Since, by virtue of it being the only drag in the episode, we’re forced to take this mini-challenge seriously: Mik’s bearded queen looked basically the best by virtue of her innately transformative makeup, putting Shannel’s wig on a hairdresser was mean, the Champion socks on Roxxxy’s dude were hilarious, Angeria’s guy’s bone structure would be amazing in drag if they gave her the time. Plastique got it easy, Nina’s girl was delightful, Vanjie could have found that girl a better fitting outfit, and Jorgeous’s boy (the one who was Sasha Colby’s kid) deserves a real makeover challenge. I didn’t care who won, but then it was announced that “everyone” won, and I got legitimately angry. If I’m picking, I say Nina. Her daughter was the most fun.

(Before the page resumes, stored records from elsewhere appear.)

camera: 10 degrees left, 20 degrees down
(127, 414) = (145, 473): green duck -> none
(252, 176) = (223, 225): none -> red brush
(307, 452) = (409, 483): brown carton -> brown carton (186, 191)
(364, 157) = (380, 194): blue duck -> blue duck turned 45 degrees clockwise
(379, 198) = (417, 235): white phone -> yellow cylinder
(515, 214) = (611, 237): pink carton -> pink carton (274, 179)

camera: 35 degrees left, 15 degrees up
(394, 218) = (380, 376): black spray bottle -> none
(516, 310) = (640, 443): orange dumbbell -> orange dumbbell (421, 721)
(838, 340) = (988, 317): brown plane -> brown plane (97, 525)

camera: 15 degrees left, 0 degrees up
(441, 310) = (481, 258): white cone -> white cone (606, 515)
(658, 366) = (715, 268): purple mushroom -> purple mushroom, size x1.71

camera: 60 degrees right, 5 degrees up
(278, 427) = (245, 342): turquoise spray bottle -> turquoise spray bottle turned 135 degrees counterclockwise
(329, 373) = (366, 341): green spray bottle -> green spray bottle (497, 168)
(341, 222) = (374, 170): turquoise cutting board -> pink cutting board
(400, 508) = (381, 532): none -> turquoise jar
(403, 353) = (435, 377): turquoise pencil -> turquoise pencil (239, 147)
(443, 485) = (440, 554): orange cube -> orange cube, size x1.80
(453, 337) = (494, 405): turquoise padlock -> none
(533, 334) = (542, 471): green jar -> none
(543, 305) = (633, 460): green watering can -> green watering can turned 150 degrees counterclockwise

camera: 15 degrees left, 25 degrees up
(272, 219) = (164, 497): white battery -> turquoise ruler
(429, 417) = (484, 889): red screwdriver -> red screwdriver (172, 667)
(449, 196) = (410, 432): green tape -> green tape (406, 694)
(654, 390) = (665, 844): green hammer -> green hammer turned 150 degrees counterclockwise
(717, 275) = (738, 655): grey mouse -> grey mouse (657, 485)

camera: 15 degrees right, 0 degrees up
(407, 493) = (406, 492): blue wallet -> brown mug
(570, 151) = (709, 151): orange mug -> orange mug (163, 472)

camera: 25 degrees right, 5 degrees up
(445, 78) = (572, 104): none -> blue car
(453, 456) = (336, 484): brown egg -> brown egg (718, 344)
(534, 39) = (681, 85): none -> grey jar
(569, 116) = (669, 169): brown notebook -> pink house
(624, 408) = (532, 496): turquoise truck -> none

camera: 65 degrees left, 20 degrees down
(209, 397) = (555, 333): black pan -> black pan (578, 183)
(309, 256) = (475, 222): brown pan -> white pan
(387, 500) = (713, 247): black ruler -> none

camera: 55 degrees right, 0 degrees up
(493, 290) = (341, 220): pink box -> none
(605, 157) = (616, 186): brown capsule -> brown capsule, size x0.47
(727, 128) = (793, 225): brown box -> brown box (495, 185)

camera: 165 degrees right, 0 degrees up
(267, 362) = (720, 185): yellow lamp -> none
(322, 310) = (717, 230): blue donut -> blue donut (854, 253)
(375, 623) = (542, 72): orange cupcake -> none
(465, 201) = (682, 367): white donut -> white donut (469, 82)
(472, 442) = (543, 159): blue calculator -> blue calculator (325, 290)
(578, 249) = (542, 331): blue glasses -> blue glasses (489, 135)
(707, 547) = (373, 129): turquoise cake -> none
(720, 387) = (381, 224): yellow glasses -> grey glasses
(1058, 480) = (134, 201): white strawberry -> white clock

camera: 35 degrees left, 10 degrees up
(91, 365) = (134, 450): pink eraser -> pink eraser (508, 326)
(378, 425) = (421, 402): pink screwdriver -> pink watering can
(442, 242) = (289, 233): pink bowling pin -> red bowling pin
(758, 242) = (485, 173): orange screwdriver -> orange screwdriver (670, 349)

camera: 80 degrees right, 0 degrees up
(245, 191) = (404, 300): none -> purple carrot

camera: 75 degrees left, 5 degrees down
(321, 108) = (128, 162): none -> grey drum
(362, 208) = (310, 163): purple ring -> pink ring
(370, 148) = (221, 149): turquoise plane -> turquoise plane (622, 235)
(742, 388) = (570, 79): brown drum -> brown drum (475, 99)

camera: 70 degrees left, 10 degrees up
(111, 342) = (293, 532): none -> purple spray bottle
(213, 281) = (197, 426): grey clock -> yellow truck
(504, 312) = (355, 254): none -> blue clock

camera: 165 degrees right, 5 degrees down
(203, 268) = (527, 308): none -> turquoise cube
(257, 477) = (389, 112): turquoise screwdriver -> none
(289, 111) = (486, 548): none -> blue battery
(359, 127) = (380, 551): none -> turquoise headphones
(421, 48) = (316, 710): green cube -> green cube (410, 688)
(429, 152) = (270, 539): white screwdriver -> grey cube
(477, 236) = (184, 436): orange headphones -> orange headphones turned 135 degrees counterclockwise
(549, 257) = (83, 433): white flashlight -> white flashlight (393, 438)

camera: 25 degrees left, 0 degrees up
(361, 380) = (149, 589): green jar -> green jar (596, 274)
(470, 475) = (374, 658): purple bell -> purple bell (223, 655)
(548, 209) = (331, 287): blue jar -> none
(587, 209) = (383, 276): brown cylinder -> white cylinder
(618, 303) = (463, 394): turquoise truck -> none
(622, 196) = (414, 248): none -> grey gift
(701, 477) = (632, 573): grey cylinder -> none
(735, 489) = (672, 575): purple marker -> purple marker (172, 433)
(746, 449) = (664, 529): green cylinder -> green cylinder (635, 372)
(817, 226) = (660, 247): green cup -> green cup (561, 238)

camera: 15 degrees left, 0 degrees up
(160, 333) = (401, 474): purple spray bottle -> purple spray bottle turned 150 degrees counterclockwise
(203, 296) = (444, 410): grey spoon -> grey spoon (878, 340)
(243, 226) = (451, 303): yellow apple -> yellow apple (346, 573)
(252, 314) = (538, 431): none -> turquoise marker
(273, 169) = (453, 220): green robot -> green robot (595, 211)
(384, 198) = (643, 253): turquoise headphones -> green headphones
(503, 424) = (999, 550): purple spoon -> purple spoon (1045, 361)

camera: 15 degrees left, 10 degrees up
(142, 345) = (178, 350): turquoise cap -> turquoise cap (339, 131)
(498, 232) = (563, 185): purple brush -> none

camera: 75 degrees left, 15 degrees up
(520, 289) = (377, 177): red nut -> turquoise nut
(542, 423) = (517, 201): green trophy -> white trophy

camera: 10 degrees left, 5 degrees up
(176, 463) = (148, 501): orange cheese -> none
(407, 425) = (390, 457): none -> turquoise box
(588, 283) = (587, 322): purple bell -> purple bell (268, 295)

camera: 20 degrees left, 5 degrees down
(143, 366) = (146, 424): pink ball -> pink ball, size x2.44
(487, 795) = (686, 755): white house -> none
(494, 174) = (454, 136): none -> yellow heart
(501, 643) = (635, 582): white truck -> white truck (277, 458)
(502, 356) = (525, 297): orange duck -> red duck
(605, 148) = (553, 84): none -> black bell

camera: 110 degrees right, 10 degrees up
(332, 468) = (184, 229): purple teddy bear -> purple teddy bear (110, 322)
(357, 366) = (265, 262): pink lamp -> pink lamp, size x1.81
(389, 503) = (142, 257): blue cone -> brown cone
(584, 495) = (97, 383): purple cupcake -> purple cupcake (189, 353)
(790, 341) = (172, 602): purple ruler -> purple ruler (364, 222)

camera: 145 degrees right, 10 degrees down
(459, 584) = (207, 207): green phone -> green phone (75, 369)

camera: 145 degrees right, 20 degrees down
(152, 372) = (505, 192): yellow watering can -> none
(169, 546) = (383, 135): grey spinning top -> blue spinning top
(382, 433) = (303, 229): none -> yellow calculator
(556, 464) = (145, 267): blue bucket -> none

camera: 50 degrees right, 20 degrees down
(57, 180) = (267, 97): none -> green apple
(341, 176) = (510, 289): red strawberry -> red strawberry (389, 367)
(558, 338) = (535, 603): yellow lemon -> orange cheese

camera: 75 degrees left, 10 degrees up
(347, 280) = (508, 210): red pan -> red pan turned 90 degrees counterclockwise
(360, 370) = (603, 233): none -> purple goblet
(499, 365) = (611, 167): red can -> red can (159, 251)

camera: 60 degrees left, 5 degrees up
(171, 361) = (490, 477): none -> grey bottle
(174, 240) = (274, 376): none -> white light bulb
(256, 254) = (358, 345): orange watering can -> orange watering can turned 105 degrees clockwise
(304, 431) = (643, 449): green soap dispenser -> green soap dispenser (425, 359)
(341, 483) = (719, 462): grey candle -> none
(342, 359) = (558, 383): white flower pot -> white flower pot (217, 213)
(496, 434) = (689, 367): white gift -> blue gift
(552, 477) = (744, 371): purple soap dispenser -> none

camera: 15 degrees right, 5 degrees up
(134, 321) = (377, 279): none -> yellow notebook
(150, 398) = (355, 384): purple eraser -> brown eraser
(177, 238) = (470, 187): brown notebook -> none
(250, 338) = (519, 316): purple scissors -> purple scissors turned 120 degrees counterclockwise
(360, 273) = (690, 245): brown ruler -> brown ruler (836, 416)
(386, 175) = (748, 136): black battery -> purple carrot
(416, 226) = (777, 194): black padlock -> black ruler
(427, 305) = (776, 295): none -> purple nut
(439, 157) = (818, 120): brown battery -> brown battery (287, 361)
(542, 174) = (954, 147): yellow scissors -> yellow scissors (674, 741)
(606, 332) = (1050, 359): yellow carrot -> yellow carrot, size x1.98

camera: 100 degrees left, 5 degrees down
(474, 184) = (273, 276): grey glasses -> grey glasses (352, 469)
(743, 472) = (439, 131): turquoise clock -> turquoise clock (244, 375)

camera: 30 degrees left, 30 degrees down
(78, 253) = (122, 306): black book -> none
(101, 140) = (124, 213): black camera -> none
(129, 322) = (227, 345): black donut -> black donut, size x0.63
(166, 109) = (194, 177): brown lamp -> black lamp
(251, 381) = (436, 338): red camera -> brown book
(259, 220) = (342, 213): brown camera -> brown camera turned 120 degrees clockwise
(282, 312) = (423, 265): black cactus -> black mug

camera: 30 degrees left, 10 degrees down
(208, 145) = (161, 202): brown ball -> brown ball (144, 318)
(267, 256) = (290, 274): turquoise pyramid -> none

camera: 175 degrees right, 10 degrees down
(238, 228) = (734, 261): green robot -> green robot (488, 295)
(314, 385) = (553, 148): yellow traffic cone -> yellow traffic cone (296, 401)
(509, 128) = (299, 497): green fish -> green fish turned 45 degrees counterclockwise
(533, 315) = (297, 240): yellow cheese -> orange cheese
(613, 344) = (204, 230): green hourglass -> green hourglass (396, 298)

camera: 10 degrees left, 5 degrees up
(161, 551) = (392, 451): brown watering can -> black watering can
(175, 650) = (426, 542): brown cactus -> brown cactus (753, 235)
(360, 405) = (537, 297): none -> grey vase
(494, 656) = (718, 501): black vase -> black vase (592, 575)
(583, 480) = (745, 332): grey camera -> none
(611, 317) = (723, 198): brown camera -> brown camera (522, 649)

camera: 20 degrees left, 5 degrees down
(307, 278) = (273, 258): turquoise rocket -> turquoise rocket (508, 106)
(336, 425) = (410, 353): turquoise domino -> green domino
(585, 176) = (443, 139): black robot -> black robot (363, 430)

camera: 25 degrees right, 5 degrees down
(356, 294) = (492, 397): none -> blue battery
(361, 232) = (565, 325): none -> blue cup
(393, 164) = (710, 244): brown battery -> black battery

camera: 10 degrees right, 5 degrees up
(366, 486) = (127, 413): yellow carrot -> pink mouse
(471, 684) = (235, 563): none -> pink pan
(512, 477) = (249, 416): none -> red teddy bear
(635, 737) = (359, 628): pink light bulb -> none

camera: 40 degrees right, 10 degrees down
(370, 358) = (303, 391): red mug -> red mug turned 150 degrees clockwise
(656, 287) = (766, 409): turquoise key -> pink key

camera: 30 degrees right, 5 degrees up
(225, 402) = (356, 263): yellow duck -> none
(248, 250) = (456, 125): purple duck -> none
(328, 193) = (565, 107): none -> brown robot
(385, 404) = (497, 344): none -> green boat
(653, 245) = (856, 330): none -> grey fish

It is then announced that the Talent Show will give the winning girls three badges. This was a bad twist last season and a bad twist this season. It makes it so the entirety of the previous weeks’ challenges amounted to one result: Putting Roxxxy in the top three. No one else’s work matters at all. Plastique’s looks? Nobody cares. Jorgeous’s strategizing? Non-factor. Angeria’s blocking drama? Whatever. This season, already bland, largely amounts to one single challenge, but not because the stars shook out that way, because production wants it too. It’s infuriating. Why did I spend my time on this? And the worst part is the girls knew it would happen (Roxxxy literally calls it “the twist we knew was coming”), so why would they care about the season until now? Everything possible is built to disincentivize anyone caring about their challenge performances.

We are then treated to alternating scenes of girls rehearsing routines that we do not get to see and tic-tac lunches with Ru. These lunches are largely perfunctory. Sorry, I know some girls cry, but it all feels far too manufactured to affect me. They either need to lean out of the manufactured nature of vulnerability and potentially lose that drama, or do what they did on 16 — turn the need to be vulnerable into an interview challenge that the girls can compete in that shows why being fully honest is necessary. This just stinks. Ru, for what it’s worth, is terrible in these one-on-ones in a way she largely isn’t most of the time. She’s stilted and awkward and doesn’t really banter. It feels like someone a bit bored at work. Reasonable! Nobody can give their 100 percent all the time, but watching her be half in it while Plastique sobs is wildly off-putting.

Then, we get the final twist of the episode: The girls get to vote for one girl to have her badges doubled. For what it’s worth: Everyone should basically vote for Roxxxy. The only thing worse than you not getting it is one of your competitors getting it. Roxxxy is almost guaranteed a place in the top three (she could lose it if a girl with three badges gets her badges doubled, then Plastique and Jorgeous win the talent show, but that is an unlikely combo of events). Plastique votes for Roxxxy — she doesn’t say it’s strategic, but given that she is by far the best at strategy, I’d imagine it is. Nina also votes for Roxxxy, which she thinks is a strategic discarding of her vote. I think the funniest outcome for this season is if it ultimately goes to Roxxxy, and Nina’s throwaway vote gives it to her. Anyway, I am #TeamRoxxxy, for what it’s worth — it’s the only way the season I just watched matters.